喉頭がんの治療

 がんは腫瘍の大きさによって4段階(T分類と言います)に分類されます。もちろん治療法にはその施設によって多少の差がありますが、一般的にはT1,T2のがんについては放射線治療あるいは放射線治療+抗癌剤化学療法が行われます。場合によっては放射線治療でなく周囲粘膜を含めて腫瘍を切り取ったり、レーザーで粘膜を焼灼する手術を行うこともあります。

 放射線治療の場合、方法は多少違いますが、大体6週間から7週間の治療期間になり外来通院での治療も可能です。ただ放射線により、正常の粘膜も障害を受けます。喉が次第に痛くなり、時に食事ができなくなるくらい強い痛みになることもあります。その場合は短期間の入院を行うこともあります。一方、抗癌剤の治療を一緒に行う場合は、入院での治療が含まれる場合がほとんどです。

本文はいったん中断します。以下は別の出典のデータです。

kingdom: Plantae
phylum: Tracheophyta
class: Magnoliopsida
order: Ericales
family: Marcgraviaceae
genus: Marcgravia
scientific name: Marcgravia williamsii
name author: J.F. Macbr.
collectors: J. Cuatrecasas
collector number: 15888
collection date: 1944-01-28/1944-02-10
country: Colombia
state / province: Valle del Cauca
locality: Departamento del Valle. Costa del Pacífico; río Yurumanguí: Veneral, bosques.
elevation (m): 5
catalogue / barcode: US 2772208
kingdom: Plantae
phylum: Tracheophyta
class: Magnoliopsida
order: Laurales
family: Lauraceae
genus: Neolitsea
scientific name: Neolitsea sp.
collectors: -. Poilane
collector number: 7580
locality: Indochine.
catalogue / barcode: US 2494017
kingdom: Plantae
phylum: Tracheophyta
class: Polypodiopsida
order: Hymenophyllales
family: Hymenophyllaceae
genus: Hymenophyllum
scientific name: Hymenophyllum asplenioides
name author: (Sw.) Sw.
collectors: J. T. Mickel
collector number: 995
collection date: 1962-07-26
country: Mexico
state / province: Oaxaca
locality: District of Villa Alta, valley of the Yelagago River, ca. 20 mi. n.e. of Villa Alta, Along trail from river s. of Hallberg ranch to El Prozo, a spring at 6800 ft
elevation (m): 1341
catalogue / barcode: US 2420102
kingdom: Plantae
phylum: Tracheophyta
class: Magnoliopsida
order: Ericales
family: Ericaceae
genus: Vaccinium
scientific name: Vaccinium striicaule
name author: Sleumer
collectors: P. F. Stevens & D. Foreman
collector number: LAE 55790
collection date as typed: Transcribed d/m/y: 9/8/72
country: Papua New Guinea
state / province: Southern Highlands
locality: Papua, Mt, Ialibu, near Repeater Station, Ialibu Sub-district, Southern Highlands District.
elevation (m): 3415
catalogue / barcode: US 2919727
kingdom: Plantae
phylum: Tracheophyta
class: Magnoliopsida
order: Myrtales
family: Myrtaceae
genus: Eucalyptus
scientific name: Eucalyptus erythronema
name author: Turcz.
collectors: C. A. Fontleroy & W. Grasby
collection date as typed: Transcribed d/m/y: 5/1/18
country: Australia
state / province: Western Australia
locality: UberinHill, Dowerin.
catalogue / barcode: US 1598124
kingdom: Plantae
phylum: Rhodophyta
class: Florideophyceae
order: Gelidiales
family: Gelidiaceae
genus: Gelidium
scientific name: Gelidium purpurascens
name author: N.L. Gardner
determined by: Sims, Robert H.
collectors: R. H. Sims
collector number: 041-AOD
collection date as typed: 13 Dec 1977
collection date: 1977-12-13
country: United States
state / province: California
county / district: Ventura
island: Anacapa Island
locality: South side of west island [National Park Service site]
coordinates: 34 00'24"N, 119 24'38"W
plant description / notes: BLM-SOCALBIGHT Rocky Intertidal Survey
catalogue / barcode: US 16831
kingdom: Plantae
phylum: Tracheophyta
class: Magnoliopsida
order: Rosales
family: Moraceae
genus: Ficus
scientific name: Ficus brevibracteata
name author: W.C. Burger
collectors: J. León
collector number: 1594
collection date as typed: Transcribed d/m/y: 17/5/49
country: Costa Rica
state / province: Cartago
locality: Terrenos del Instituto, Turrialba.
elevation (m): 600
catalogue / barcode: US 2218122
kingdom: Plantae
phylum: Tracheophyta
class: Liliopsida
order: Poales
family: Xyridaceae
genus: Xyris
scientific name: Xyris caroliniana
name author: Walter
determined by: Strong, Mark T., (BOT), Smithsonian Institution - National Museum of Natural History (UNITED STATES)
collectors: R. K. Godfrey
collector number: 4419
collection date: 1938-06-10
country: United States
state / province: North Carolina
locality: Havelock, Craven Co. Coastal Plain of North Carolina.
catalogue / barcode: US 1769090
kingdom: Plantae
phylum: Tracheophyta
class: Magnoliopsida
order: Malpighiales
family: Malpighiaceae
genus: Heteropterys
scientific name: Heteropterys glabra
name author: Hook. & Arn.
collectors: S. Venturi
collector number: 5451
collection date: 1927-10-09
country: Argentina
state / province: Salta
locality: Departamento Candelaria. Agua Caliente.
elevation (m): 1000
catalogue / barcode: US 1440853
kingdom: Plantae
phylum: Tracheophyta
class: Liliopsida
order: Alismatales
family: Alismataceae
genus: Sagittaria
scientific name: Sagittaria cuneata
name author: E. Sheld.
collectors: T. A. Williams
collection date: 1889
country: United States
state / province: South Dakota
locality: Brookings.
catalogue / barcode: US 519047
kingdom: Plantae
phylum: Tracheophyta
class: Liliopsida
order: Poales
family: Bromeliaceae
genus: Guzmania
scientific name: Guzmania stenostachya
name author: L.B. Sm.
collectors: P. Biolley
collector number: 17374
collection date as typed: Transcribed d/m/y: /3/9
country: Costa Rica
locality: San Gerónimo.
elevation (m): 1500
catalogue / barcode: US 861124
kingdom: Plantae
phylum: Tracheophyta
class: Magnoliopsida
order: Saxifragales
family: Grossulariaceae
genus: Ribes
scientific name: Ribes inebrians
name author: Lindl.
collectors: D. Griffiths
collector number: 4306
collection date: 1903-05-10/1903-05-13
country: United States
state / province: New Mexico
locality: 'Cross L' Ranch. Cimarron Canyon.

 放射線が終わっても、治療による炎症が残り、声帯が腫れたりすることで、声がれが残ったままになることもあります。

 また放射線は同じ場所に当てられる量は決まっています。そのため不幸にも再発してしまった場合は、手術になります。小さいものであればレーザーを用いた手術、少し大きい物になると部分切除術、あるいは進行している場合は喉頭をすべて取る喉頭全摘術が行われます。


 この方は左の声帯のT2の方です。最初の症状は声がれと、喉の痛み、少しの血痰でした。左側が初診時の写真です。

 通院で放射線治療(月曜~金曜)と内服の抗癌剤の治療を行いました。

 5週間経過した時点(右の写真)で、腫瘍はほとんど消失しており、非常に良い効果を見ることが出来ました。

 少し声がまだかれていますが、以前より出しやすくなったと言われています。


 T3になると声帯の動きが悪くなった状態で、T4は喉を形作る軟骨の外まで腫瘍が広がっている状態です。こうした場合は手術が選択されます。ただし、患者さんの希望やがんの状態によっては手術を選択する前にまず抗癌剤や放射線治療をう場合もあります。ただしこれは限られた症例で、多くは手術で喉頭をとってしまう喉頭全摘術を行います。また周囲のリンパ節に転移を起こしていることもありますので、頚のリンパ節を広範囲に脂肪とともにとってしまう頸部郭清術を一緒に行うこともあります

 喉頭をとってしまうと、いわゆる普通の出し方で声をだすことはできませんが、代用の発声方法はいろいろあります。コミュニケーションが取れなくなるわけでは決してなく、手術のあともお仕事をされている方もたくさんおられます。(私の患者さんでも居酒屋をやっている方や、会社にそのまま勤められていた方もおられます)

 

 ですから、進行した喉頭癌であっても手術後のことを過度に心配されず、前向きに治療に取り組んでいただければと思います。